Apple quite understandably emphasizes the fact that “the government has filed multiple other applications for similar orders, some of which are pending in other courts,” and that “state and local officials [have] publicly declared their intent to use the proposed operating system to open hundreds of other seized devices.” Presumably, in some or all of those other cases, Apple’s customers do not wish for Apple to disable their iPhone’s “auto-erase” functions, which would, arguably, be a betrayal of the implied promises of security that Apple sold to them. Apple’s “unreasonableness” argument under the AWA would have much greater force in such a case.
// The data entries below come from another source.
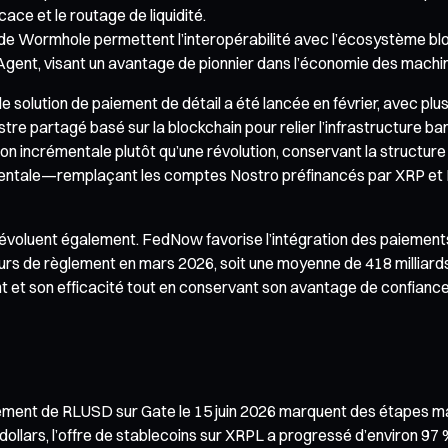
ce et le routage de liquidité.
e Wormhole permettent l’interopérabilité avec l’écosystème bloc
Agent, visant un avantage de pionnier dans l’économie des machi
solution de paiement de détail a été lancée en février, avec plus 
gistre partagé basé sur la blockchain pour relier l’infrastructure 
n incrémentale plutôt qu’une révolution, conservant la structur
amentale—remplaçant les comptes Nostro préfinancés par XRP et RL
luent également. FedNow favorise l’intégration des paiements tr
 jours de règlement en mars 2026, soit une moyenne de 418 milliards
 et son efficacité tout en conservant son avantage de confiance
cement de RLUSD sur Gate le 15 juin 2026 marquent des étapes maje
dollars, l’offre de stablecoins sur XRPL a progressé d’environ 97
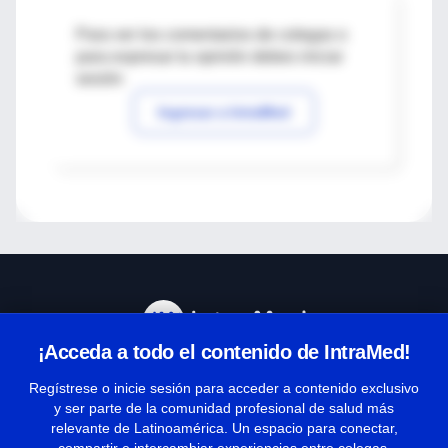
Para ver los comentarios de colegas o
para expresar tu opinión debes iniciar
sesión
Ingresar a IntraMed
¡Acceda a todo el contenido de IntraMed!
Centro de Ayuda
Regístrese o inicie sesión para acceder a contenido exclusivo
y ser parte de la comunidad profesional de salud más
relevante de Latinoamérica. Un espacio para conectar,
Términos y condiciones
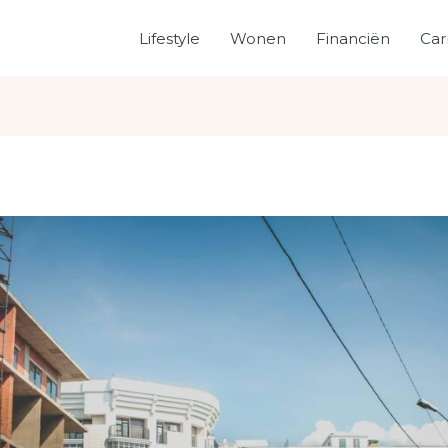
Lifestyle
Wonen
Financiën
Car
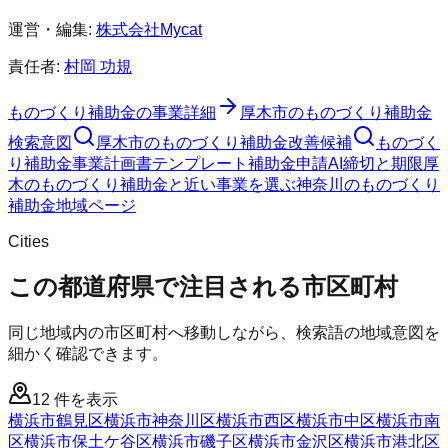
運営・編集:
株式会社Mycat
責任者:
村岡 功規
ものづくり補助金
の事業詳細
厚木市
の
ものづくり補助金
検索意図
厚木市
の
ものづくり補助金
改善候補
ものづく
り補助金
事業計画書テンプレート
補助金申請AI
締切と期限
厚
木のものづくり補助金と近い事業を選ぶ
神奈川
の
ものづくり
補助金
地域ページ
Cities
この都道府県で注目される市区町村
同じ地域内の市区町村へ移動しながら、検索語の地域意図を
細かく確認できます。
12
件を表示
横浜市鶴見区
横浜市神奈川区
横浜市西区
横浜市中区
横浜市南
区
横浜市保土ケ谷区
横浜市磯子区
横浜市金沢区
横浜市港北区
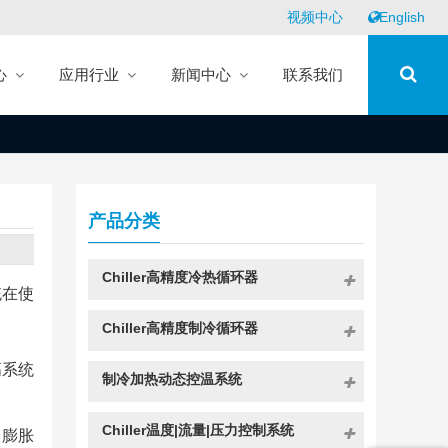
视频中心
English
心
应用行业
新闻中心
联系我们
产品分类
Chiller高精度冷热循环器
统在使
Chiller高精度制冷循环器
高系统
制冷加热动态控温系统
Chiller温度|流量|压力控制系统
，膨胀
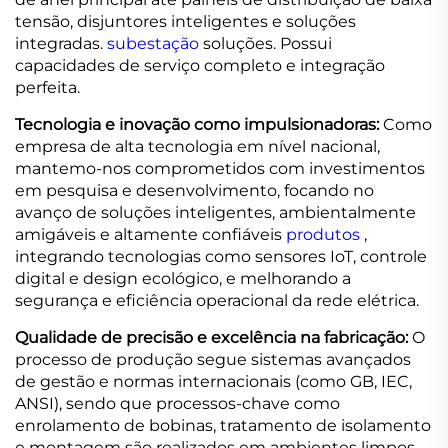
tensão, disjuntores inteligentes e soluções
integradas.
subestação
soluções. Possui
capacidades de serviço completo e integração
perfeita.
Tecnologia e inovação como impulsionadoras:
Como
empresa de alta tecnologia em nível nacional,
mantemo-nos comprometidos com investimentos
em pesquisa e desenvolvimento, focando no
avanço de soluções inteligentes, ambientalmente
amigáveis e altamente confiáveis
produtos
,
integrando tecnologias como sensores IoT, controle
digital e design ecológico, e melhorando a
segurança e eficiência operacional da rede elétrica.
Qualidade de precisão e excelência na fabricação:
O
processo de produção segue sistemas avançados
de gestão e normas internacionais (como GB, IEC,
ANSI), sendo que processos-chave como
enrolamento de bobinas, tratamento de isolamento
e montagem são realizados em ambientes limpos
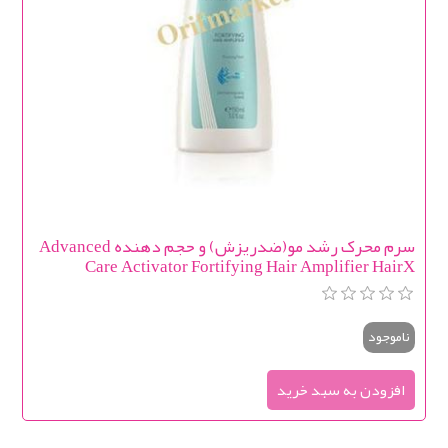
سرم محرک رشد مو(ضدریزش) و حجم دهنده Advanced
Care Activator Fortifying Hair Amplifier HairX
ناموجود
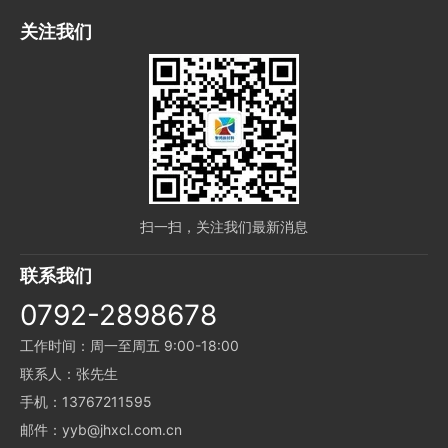
关注我们
扫一扫，关注我们最新消息
联系我们
0792-2898678
工作时间：周一至周五 9:00-18:00
联系人：张先生
手机：13767211595
邮件：yyb@jhxcl.com.cn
The court’s order in the San Bernardino case, however, could be limited — both by its terms and in its precedential effect — only to those cases in which the iPhone owner wants Apple to disable the auto-erase function, so that the owner itself can get at the information on the iPhone, which it is lawfully entitled to access in the first instance.
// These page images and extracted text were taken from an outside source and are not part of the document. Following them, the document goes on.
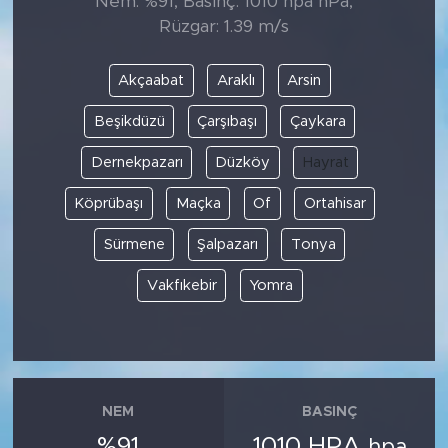
Nem: %91, Basınç: 1010 hpa hPa,
Rüzgar: 1.39 m/s
Akçaabat
Araklı
Arsin
Beşikdüzü
Çarşıbaşı
Çaykara
Dernekpazarı
Düzköy
Hayrat
Köprübaşı
Maçka
Of
Ortahisar
Sürmene
Şalpazarı
Tonya
Vakfıkebir
Yomra
NEM
BASINÇ
%91
1010 HPA
hpa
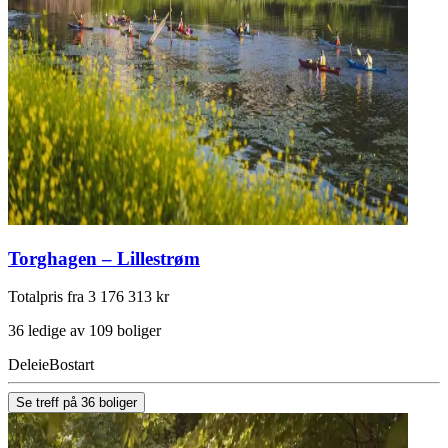
Torghagen – Lillestrøm
Totalpris fra 3 176 313 kr
36 ledige av 109 boliger
Deleie
Bostart
Se treff på 36 boliger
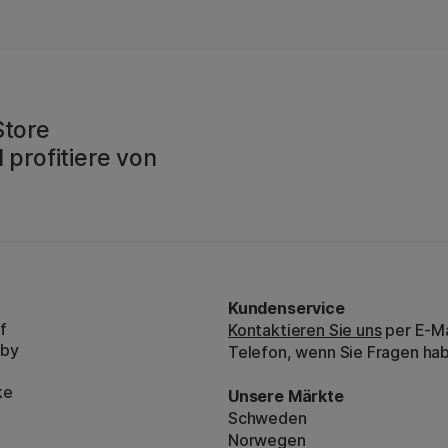
Store
 profitiere von
Kundenservice
f
Kontaktieren Sie uns
per E-Ma
bby
Telefon, wenn Sie Fragen ha
ke
Unsere Märkte
Schweden
Norwegen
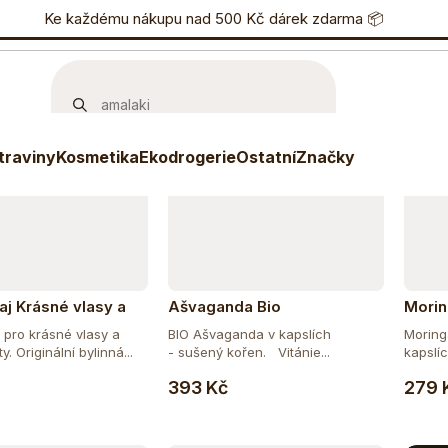
učujeme
Nejlevnější
Nejdražší
Nejprodávanější
nostní program
Ke každému nákupu nad 500 Kč dárek zdarma 📦
Eshop
733 738 836
P
traviny
Kosmetika
Ekodrogerie
Ostatní
Značky
aj Krásné vlasy a
Ašvaganda Bio
Mori
 pro krásné vlasy a
BIO Ašvaganda v kapslích
Moringa
. Originální bylinná...
- sušený kořen. Vitánie...
kapslíc
Do košíku
Do košíku
393 Kč
279 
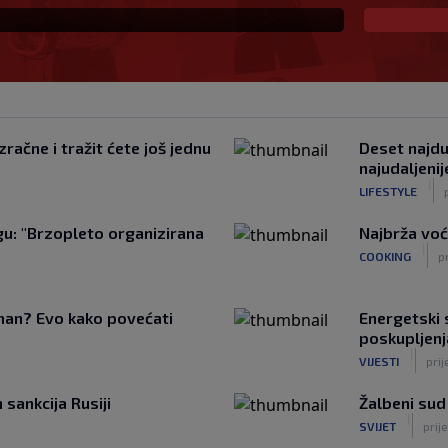
račne i tražit ćete još jednu
Deset najduž
najudaljeni
|
LIFESTYLE
u: "Brzopleto organizirana
Najbrža voć
|
COOKING
p
tman? Evo kako povećati
Energetski s
poskupljenj
|
VIJESTI
prij
sankcija Rusiji
Žalbeni sud
|
SVIJET
prije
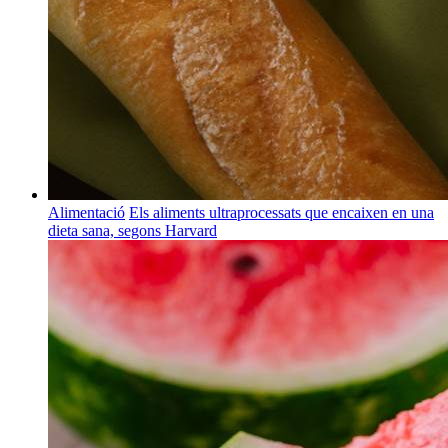
Alimentació
Els aliments ultraprocessats que encaixen en una
dieta sana, segons Harvard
To be sure, the phone owner’s consent would not, in and of itself, settle the “reasonableness” question under the AWA, particularly if my co-blogger Julian Sanchez is correct that there would be a significant risk that Apple’s new “key” would be hacked and compromised, with deleterious effects for many phones beyond the one in the FBI’s possession. According to Julian, such a key “almost certainly [would be] stored [by Apple] in secure vaults, on a Hardware Security Module that makes it difficult or impossible to copy the key itself off that dedicated hardware, and likely protected by elaborate procedures that have to be followed to authenticate major new software releases.” Even so, he worries that “[i]f your adversaries realistically include, say, the Chinese and Russian intelligence services — and for Apple, you’d better believe it — it’s a serious enough security problem to guard against exfiltration or use of that Holy Grail private key. Doing the same for a continuously updated and deployed hacking tool is likely to be hugely more difficult.” [This is the way Apple puts the same point (I think): “Keeping and maintaining the compromised operating system and everything related to . . . forc[es] Apple to take on the task of unfailingly securing against disclosure or misappropriation the development and testing environments, equipment, codebase, documentation, and any other materials relating to the compromised operating system. Given the millions of iPhones in use and the value of the data on them, criminals, terrorists, and hackers will no doubt view the code as a major prize and can be expected to go to considerable lengths to steal it, risking the security, safety, and privacy of customers whose lives are chronicled on their phones.”]

I’m no expert in such things, but this strikes me as perhaps the most important question in the case: What are the risks that the software, despite Apple’s best efforts to secure it, would be compromised by others? (The cost to Apple to prevent such an occurrence is presumably less of an issue — or at least it would be if the government were willing to foot the bill, as I presume it is.) If those risks are minimal, then perhaps Apple would be much better off making its AWA “unreasonableness” argument in a case where the owner of the iPhone does not consent to Apple’s assistance in disabling the “auto-erase” function.

P.S. The most intriguing argument in Apple’s brief is the suggestion (p. 30) that the FBI should not be permitted, under the All Writs Act, to put Apple to the task of creating the new software unless the government can represent that the NSA can’t offer the necessary assistance, which “might obviate the need to conscript Apple.”